Touch and Go eBook

This eBook from the Gutenberg Project consists of approximately 101 pages of information about Touch and Go.

Touch and Go eBook

This eBook from the Gutenberg Project consists of approximately 101 pages of information about Touch and Go.

OLIVER.  So I am the devil in the piece.

ANABEL.  You see, Oliver, Gerald loved you far too well ever to love me altogether.  He loved us both.  But the Gerald that loved you so dearly, old, old friends as you were, and TRUSTED you, he turned a terrible face of contempt on me.  You don’t know, Oliver, the cold edge of Gerald’s contempt for me—­because he was so secure and strong in his old friendship with you.  You don’t know his sneering attitude to me in the deepest things with you.  He had a passion for me.  But he loved you.
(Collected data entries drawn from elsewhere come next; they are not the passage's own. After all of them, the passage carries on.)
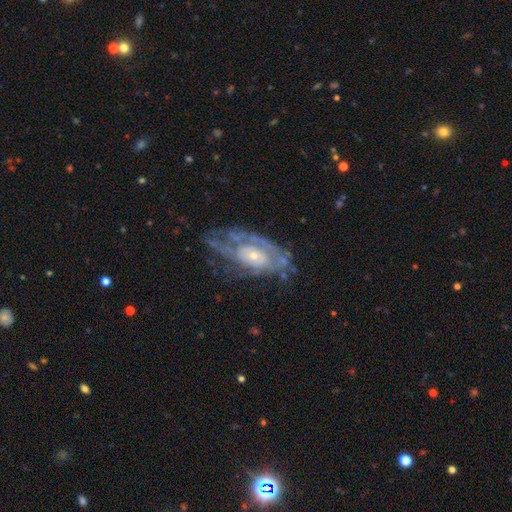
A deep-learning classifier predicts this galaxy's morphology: This is likely a featured or disk galaxy (78%). It is clearly not viewed edge-on (92%). Bar: likely no (72%). Spiral arm pattern: likely yes (77%). Spiral arm count: possibly can't tell (54%). Spiral winding: possibly tight (59%). Central bulge: likely small (62%). Merging: possibly none (58%).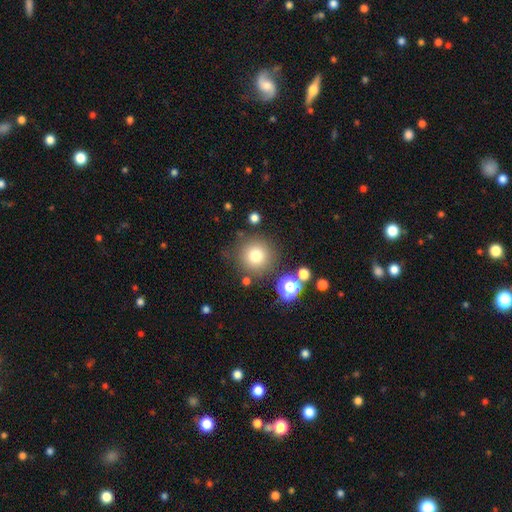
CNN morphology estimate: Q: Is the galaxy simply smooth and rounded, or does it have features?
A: smooth — 77%.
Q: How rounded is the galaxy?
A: round — 95%.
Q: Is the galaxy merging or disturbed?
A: none — 82%.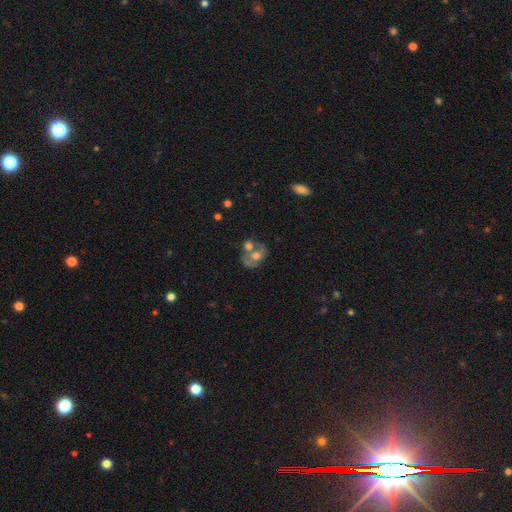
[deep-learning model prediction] Smooth or featured: featured or disk — 53% (smooth — 38%)
Edge-on disk: no — 96% (yes — 4%)
Bar: no — 78% (weak — 17%)
Spiral arms: no — 53% (yes — 47%)
Bulge size: moderate — 66% (large — 16%)
Merging: merger — 44% (none — 33%)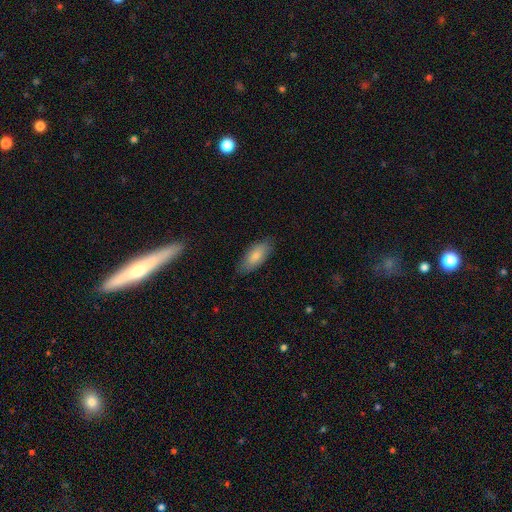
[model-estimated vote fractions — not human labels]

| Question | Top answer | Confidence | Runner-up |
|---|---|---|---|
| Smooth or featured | smooth | 82% | featured or disk (13%) |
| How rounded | in between | 83% | cigar-shaped (15%) |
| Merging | none | 83% | minor disturbance (14%) |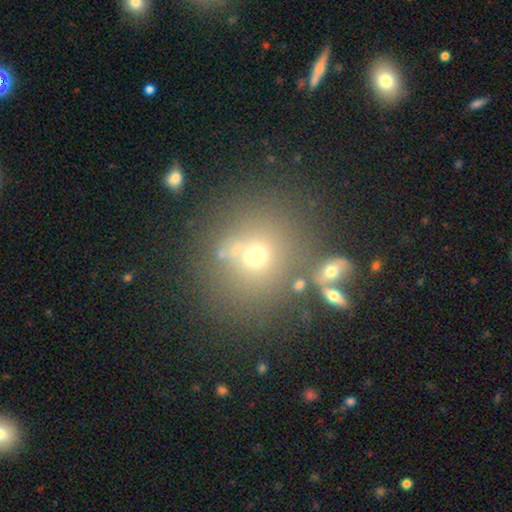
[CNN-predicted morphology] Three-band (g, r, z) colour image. It shows a smooth galaxy with no disk features (59%) that is round (85%). Merging: none (68%).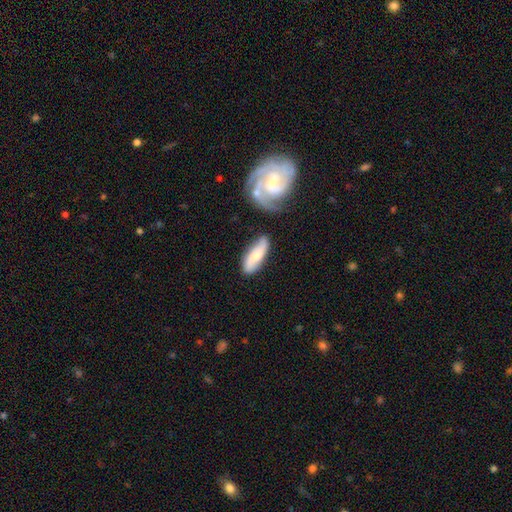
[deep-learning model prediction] smooth_or_featured: smooth (p=0.47) [tied with: featured or disk p=0.47]
merging: none (p=0.71) [alt: minor disturbance p=0.17]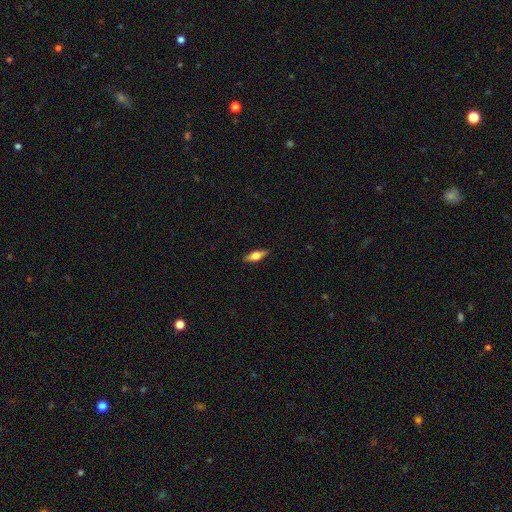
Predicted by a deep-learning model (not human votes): The model was most divided on "smooth or featured": smooth: 48%, featured or disk: 45%, star or artifact: 7%. More confident: merging — none (89%).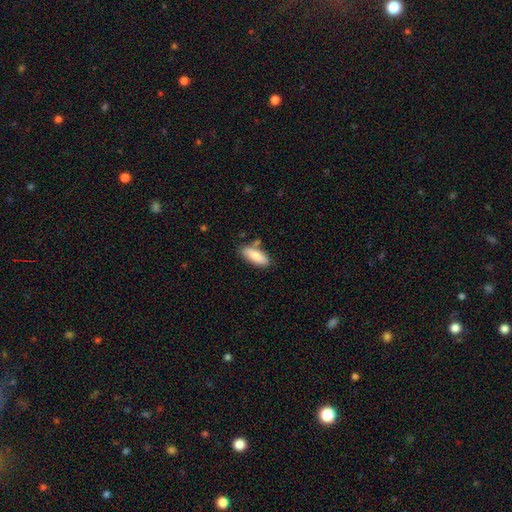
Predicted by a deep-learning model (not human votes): A smooth galaxy with no disk features (84%) that is in between round and cigar-shaped (67%).

Vote fractions:
- Smooth or featured? smooth: 84% / featured or disk: 9% / star or artifact: 6%
- How rounded? in between: 67% / cigar-shaped: 31% / round: 2%
- Merging? none: 75% / minor disturbance: 15% / merger: 7% / major disturbance: 3%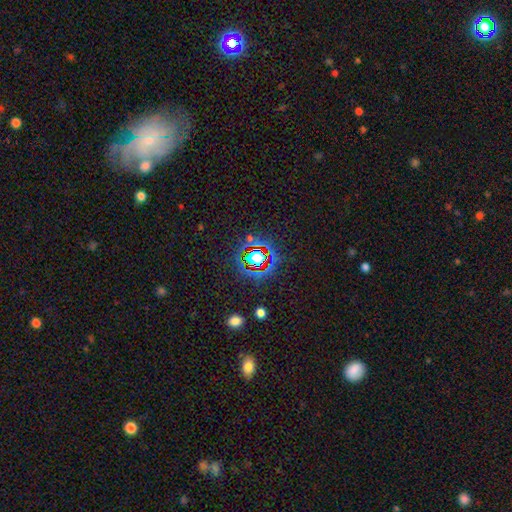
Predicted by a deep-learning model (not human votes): smooth_or_featured: star or artifact (p=0.69) [alt: smooth p=0.20]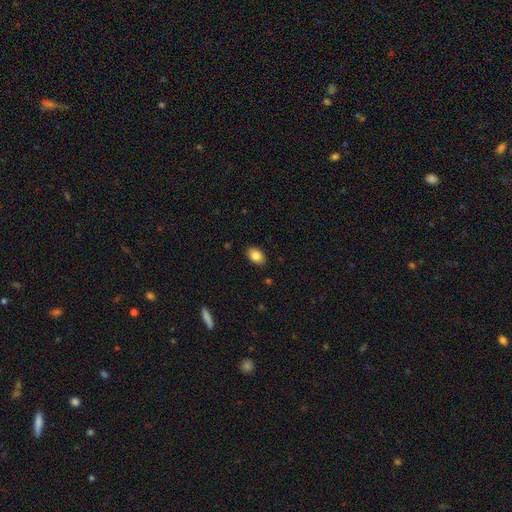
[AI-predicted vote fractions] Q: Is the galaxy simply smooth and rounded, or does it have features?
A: smooth — 84%.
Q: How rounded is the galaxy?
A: in between — 84%.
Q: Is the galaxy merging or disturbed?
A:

OLIVER.  Well, he doesn’t any more.  We went apart after you had gone. 
The friendship has become almost casual.

ANABEL.  You see how bitterly you speak.

OLIVER.  Yet you didn’t hate me, Anabel.

ANABEL.  No, Oliver—­I was AWFULLY fond of you.  I trusted you—­and I trust you still.  You see I knew how fond Gerald was of you.  And I had to respect this feeling.  So I HAD to be aware of you:  and I HAD to be conscious of you:  in a way, I had to love you.  You understand how I mean?  Not with the same fearful love with which I loved Gerald.  You seemed to me warm and protecting—­like a brother, you know—­but a brother one LOVES.

OLIVER.  And then you hated me?

ANABEL.  Yes, I had to hate you.

OLIVER.  And you hated Gerald?

ANABEL.  Almost to madness—­almost to madness.

OLIVER.  Then you went away with that Norwegian.  What of him?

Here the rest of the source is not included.